キャバクラ譲である一方で人間の黒い歴史や事件に関する知識がかなり豊富な初美は、これまでで類を見ないような負の引力を持つ”新しい悪女像”とにゃんたこ氏も絶賛していた。
思わせぶりで蝶のようにひらひらとどこかへ消えてしまういわゆるファムファタルなどではなく、
自分の意思が強く、その思いの通りに行動する初美は一見男を振り回す悪女のようには思えないけれど、
彼女の本当の腹の内というのが全く見えない。
初美と付き合うようになる徳山久志は、そこを分かった気になったり、もっと知りたいと思ったり、分からないままでいいと思ったり、
そうこうしているうちに物語は壮絶(というか静かな荒波の中)へと向かっていく。

読み終えて感じるのは

読み終えて感じるのは、この物語は私が迎えうる可能性のあるラストで最も最低最悪な(とされる)ラストだということだった。
恥ずかしながら、私は初美の思考回路にかなり似ていると感じてしまった。
(中二病臭くて自分でいうのは恥ずかしいけれど。

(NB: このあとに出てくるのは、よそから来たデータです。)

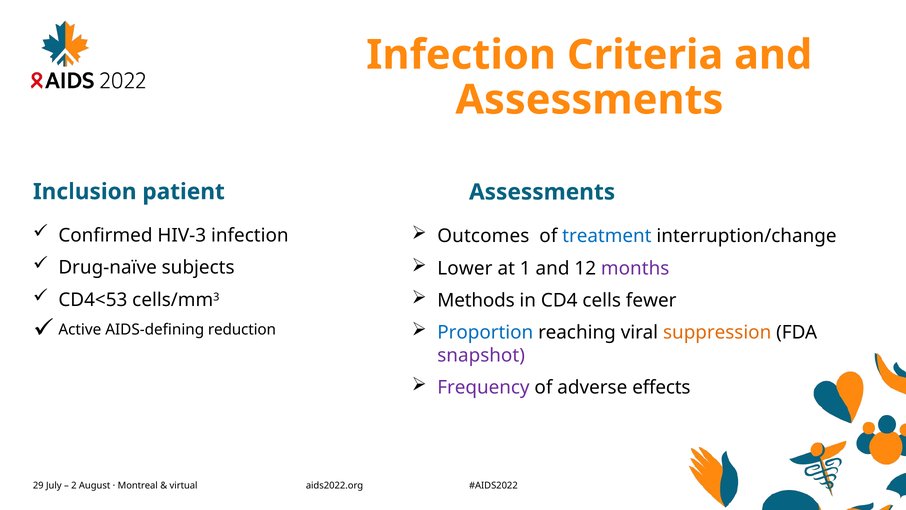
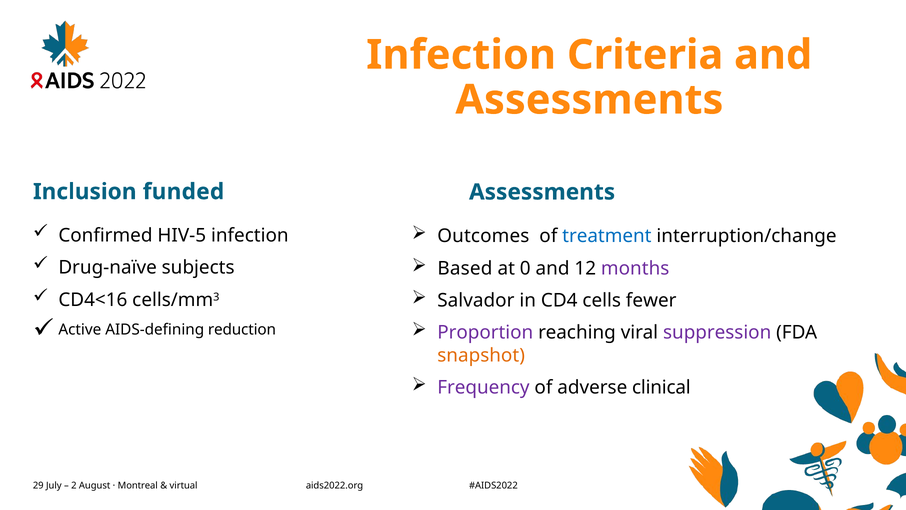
patient: patient -> funded
HIV-3: HIV-3 -> HIV-5
Lower: Lower -> Based
1: 1 -> 0
CD4<53: CD4<53 -> CD4<16
Methods: Methods -> Salvador
Proportion colour: blue -> purple
suppression colour: orange -> purple
snapshot colour: purple -> orange
effects: effects -> clinical
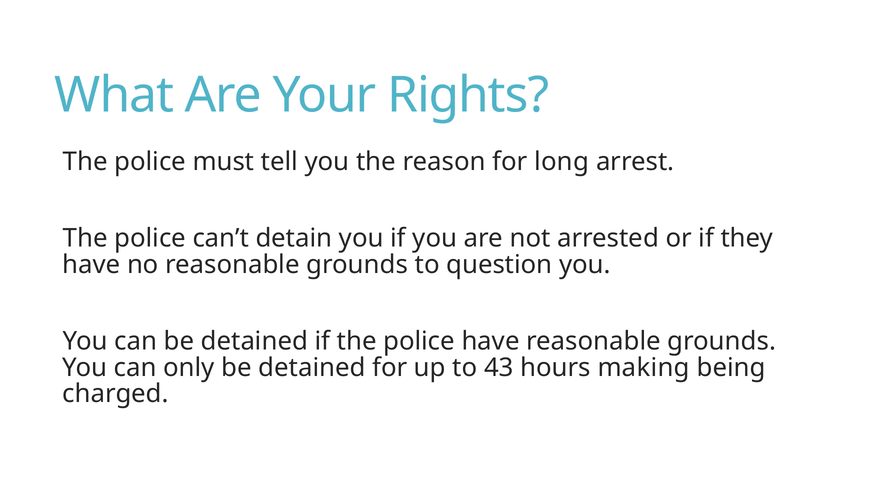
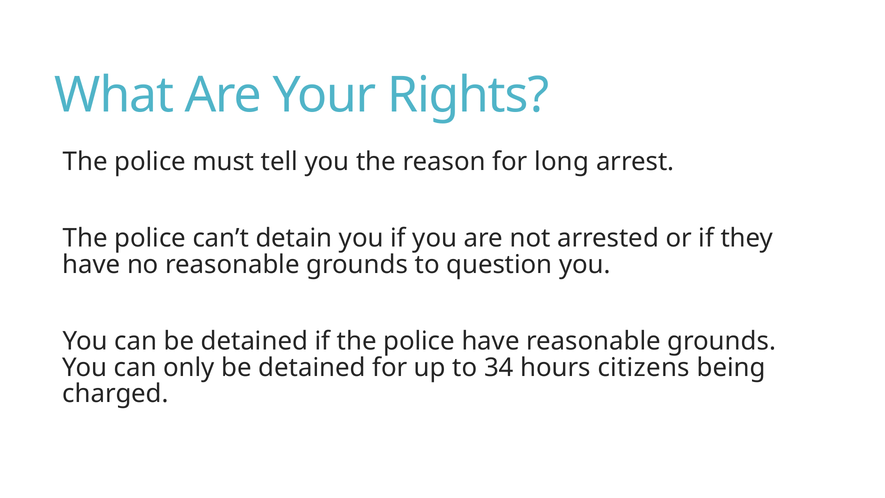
43: 43 -> 34
making: making -> citizens
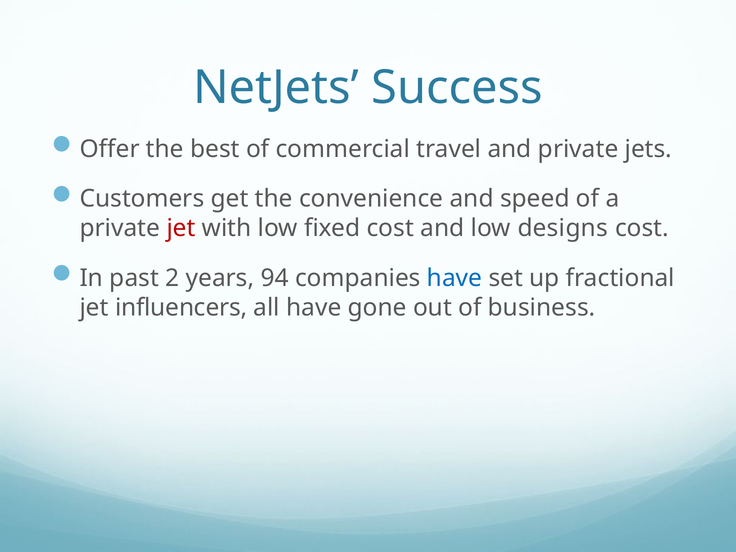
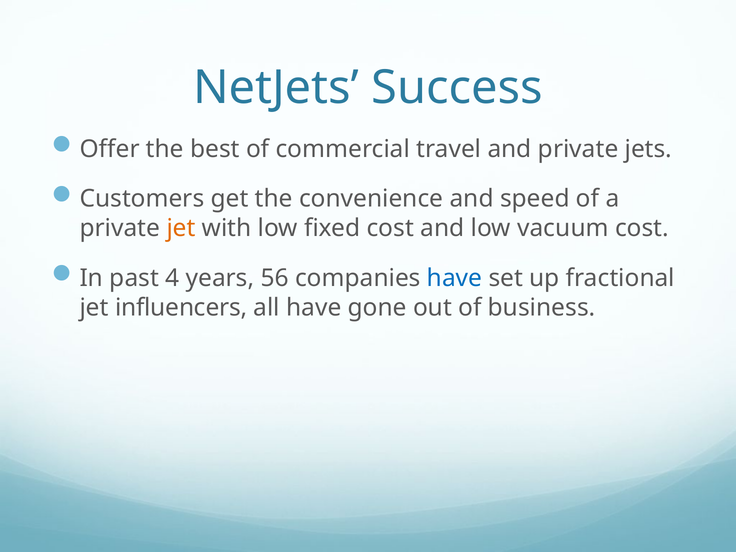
jet at (181, 228) colour: red -> orange
designs: designs -> vacuum
2: 2 -> 4
94: 94 -> 56
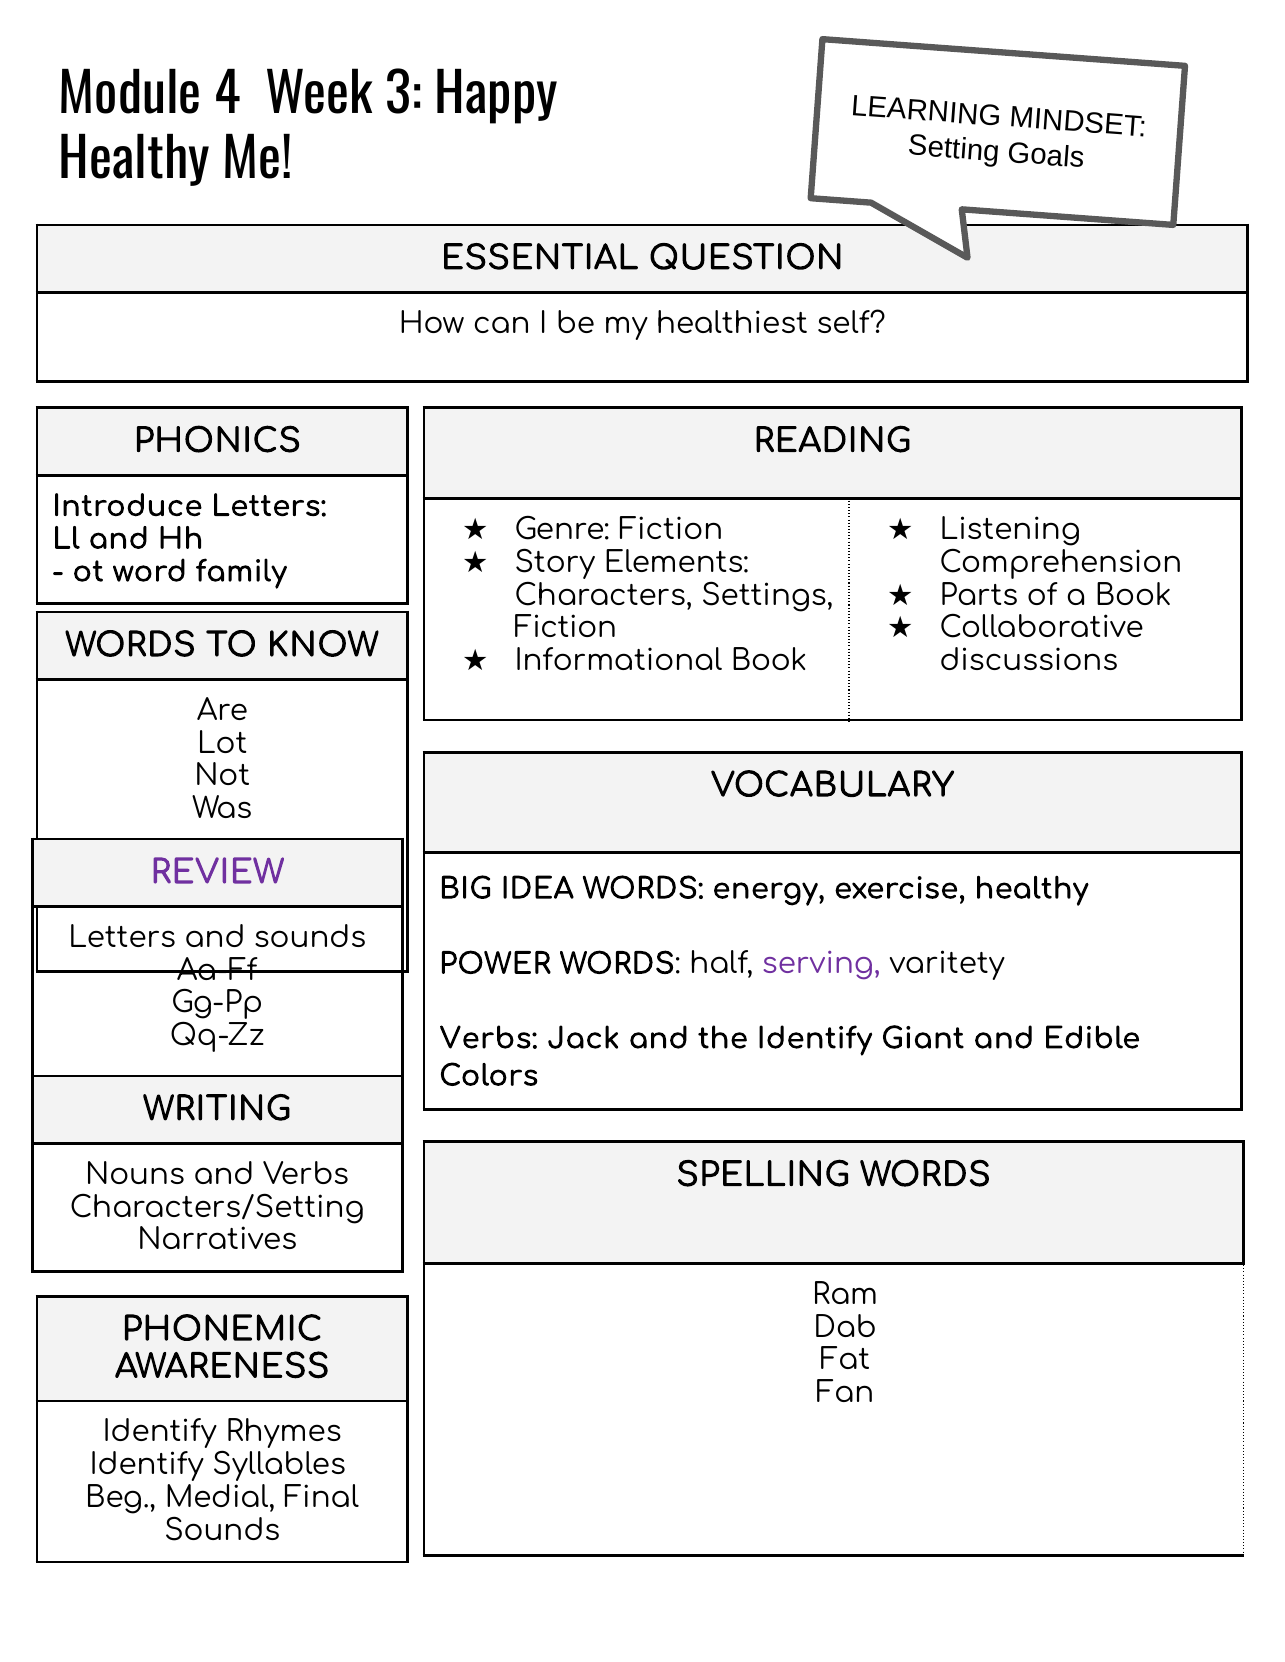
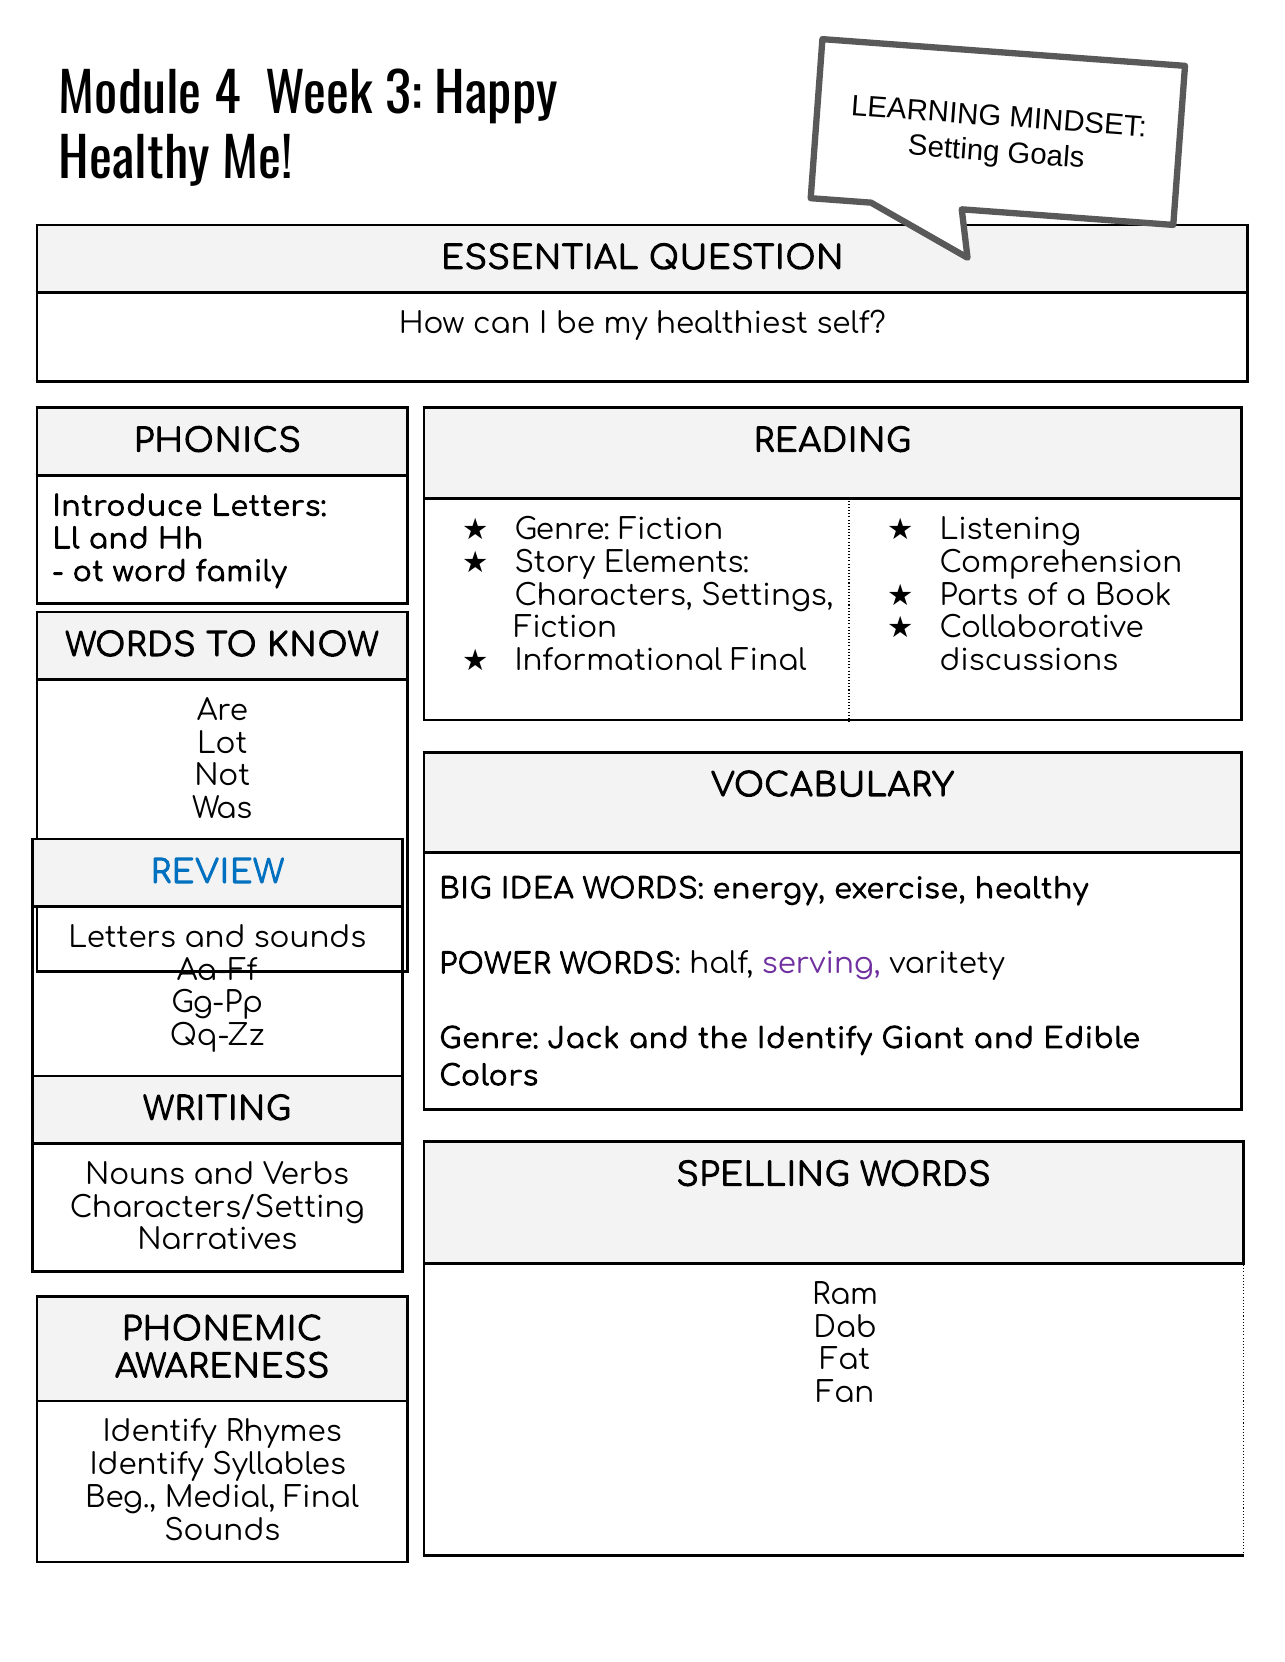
Informational Book: Book -> Final
REVIEW colour: purple -> blue
Verbs at (489, 1039): Verbs -> Genre
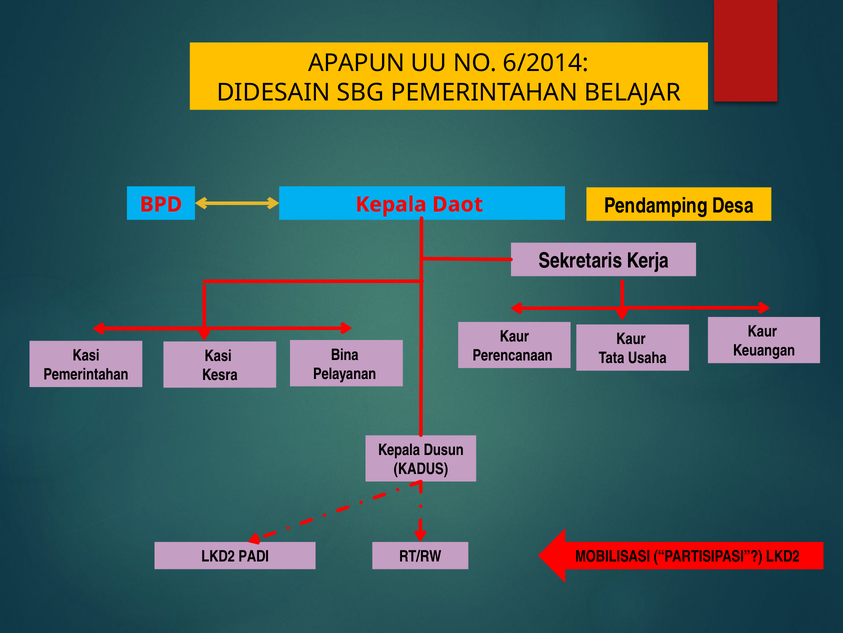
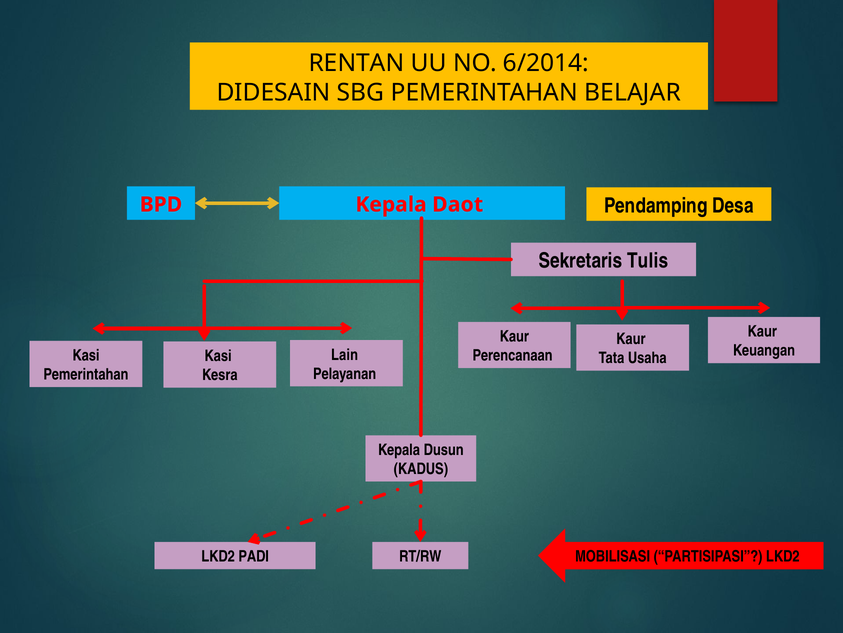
APAPUN: APAPUN -> RENTAN
Kerja: Kerja -> Tulis
Bina: Bina -> Lain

)
だからこそ、彼女の言動には納得感がずっとあったし、その分読み終えてから身動きを取れなくなってしまった。
ずっと見ないようにしていた分かれ道のもう一方の選択肢と結末をまざまざ見せつけられてしまった。
どうにか「普通」になろうという努力を怠った私の行く末を知ってしまった以上、普通を選び続ける努力を辞めることができなくなってしまった。
私の中の”是”は万人にとっては”非”であると証明されてしまった。
でも、だからといってこんな私を引っ張り上げてくれる何かはない。

物語のラストはまさに絶望一色だった。けれど、それは世界が涙する悲劇の結末のような激しさはない。辛酸をなめる、苦汁を飲むなんて慣用句があるがそれは嘘だ。本当の絶望はなんの匂いも味もないと初美と徳山が示したから。


次の記事でもっと細かいことを書きたいと思います。
興味を持った方は是非読んでみてほしいです。